In 30 years of programming Excel, I never once had the occasion to use it. I have now embraced it to slice my spills. The reference
=$D400# 401:401
will return the 2nd row from the range spilling out of D400.
Pros:
- Totally native reference which gets resolved at the precompilation stage and imposes zero overheads on the actual computation.
- F2 provides perfectly good auditing. Sure, 401:401 is oversized (relative to D400#) but you see the intersection. If you made a reference error, this is now as obvious as with the fixed range. And you can use your mouse to fix it.
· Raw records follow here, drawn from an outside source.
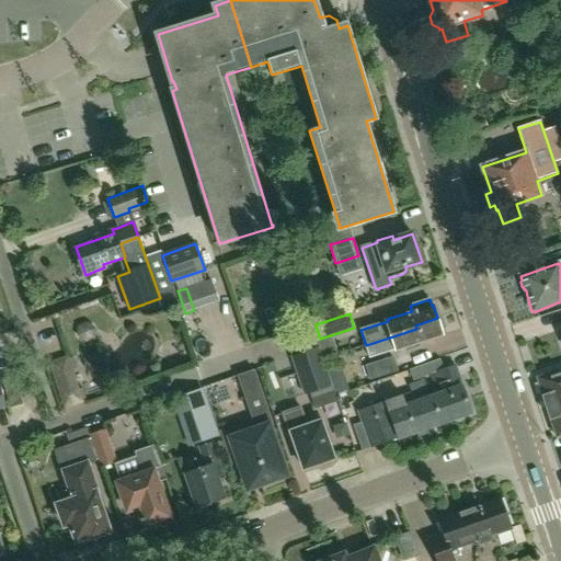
[(441,319),(437,318),(415,325),(416,329),(366,345),(369,357),(397,348),(398,351),(405,347),(407,352),(421,347),(419,343),(443,335),(442,332),(444,328),(441,319)]
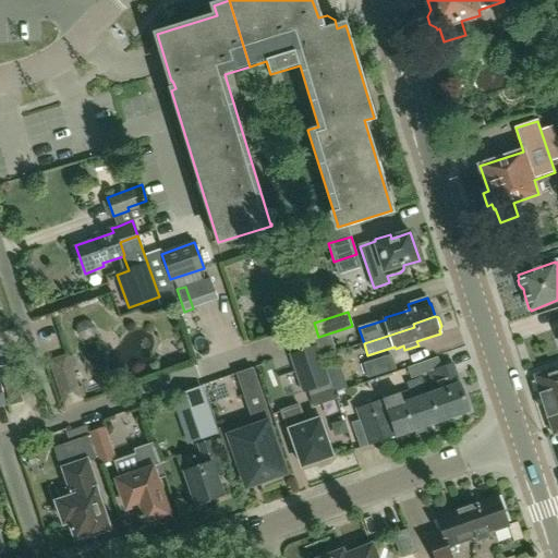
[(317,346),(290,355),(303,392),(307,390),(314,408),(336,400),(330,383),(317,346)]
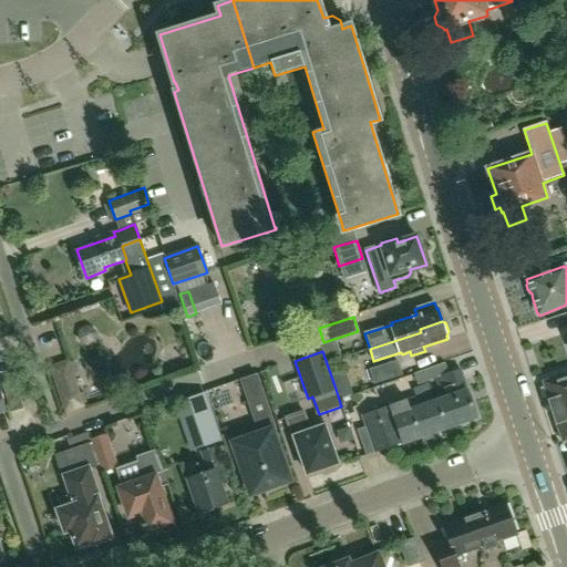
[(64,413),(84,408),(69,360),(50,367),(64,413)]
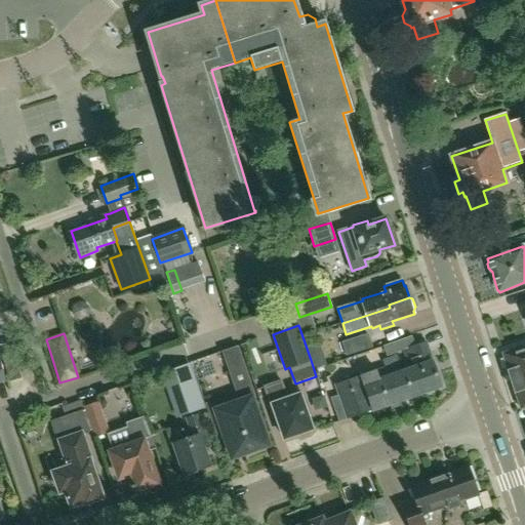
[(346,356),(373,348),(368,333),(341,342),(346,356)]
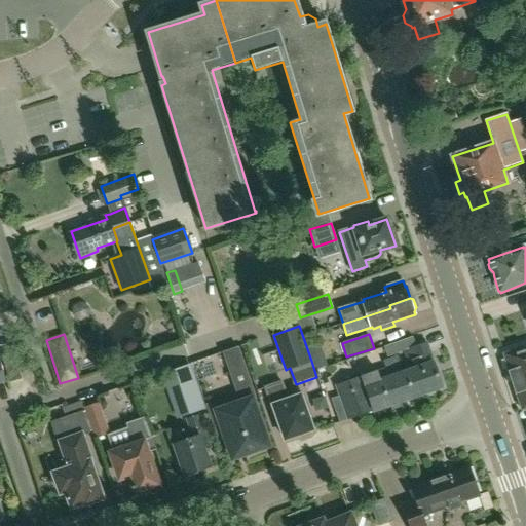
[(413,368),(406,371),(414,397),(443,386),(426,342),(416,345),(413,337),(384,347),(387,355),(405,349),(409,360),(411,360),(413,368)]
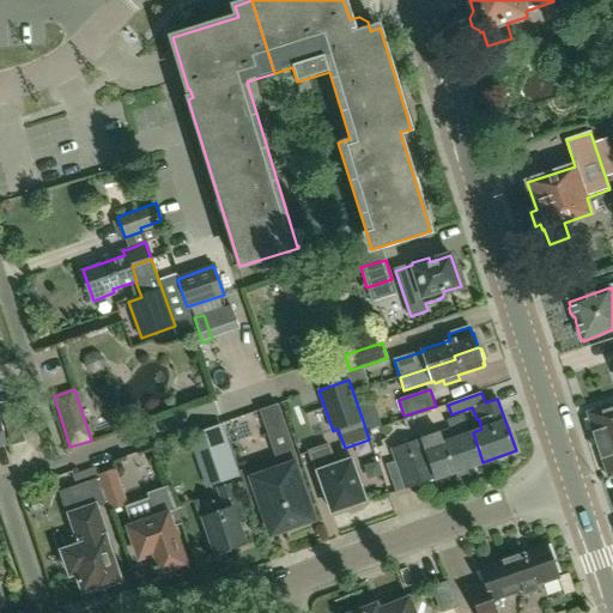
[(278,405),(261,411),(280,469),(295,467),(298,465),(278,405)]
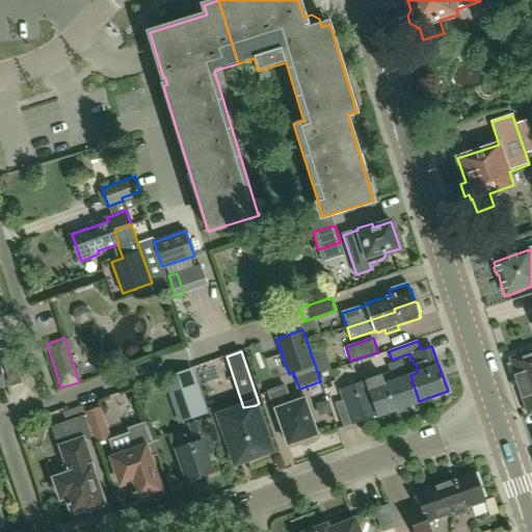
[(519,388),(531,382),(531,352),(509,361),(519,388)]
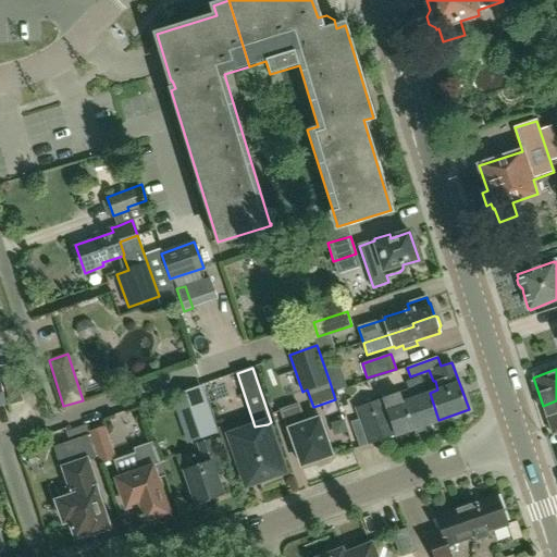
[(10,405),(23,401),(14,373),(1,376),(10,405)]
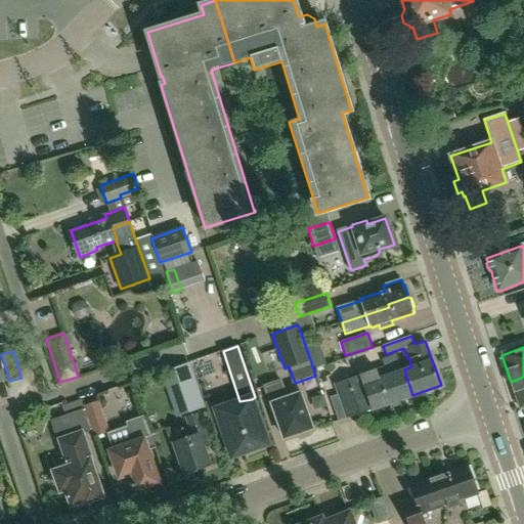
[(388,404),(412,395),(404,369),(387,376),(383,366),(375,369),(336,383),(348,418),(373,408),(388,404)]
- It is reasonably concise. For example, =$D400# 401:401 + $D400# 403:403 is a fairly succinct way to sum the 2nd and 4th row of the spill in D400.
- The downstream code will only receive good data (ie does not need to deal with blanks).
- We should never expect any #SPILL! errors.
- It requires no RowLabels.
Cons:
- It may freak out the average reader who hasn't a clue what's going on.
If I managed to sustain your attention until this point, then I shall reward you with a further thought. You may recall bullet #2 from the Pros of the work-around: How can we construct a spill from manual inputs such that it becomes possible to feed a downstream calculation that uses spill notation?
I wrote a VBA macro to perform this procedure in the spill area itself: Write your input data somewhere, say into B100:AZ105. Put a reference to that fixed range into the TLC of your spill area, ie =B100:AZ105. (The data will spill, obviously.) Now press F2 followed by F9, then Enter. You can now delete B100:AZ105 😉
Happy coding.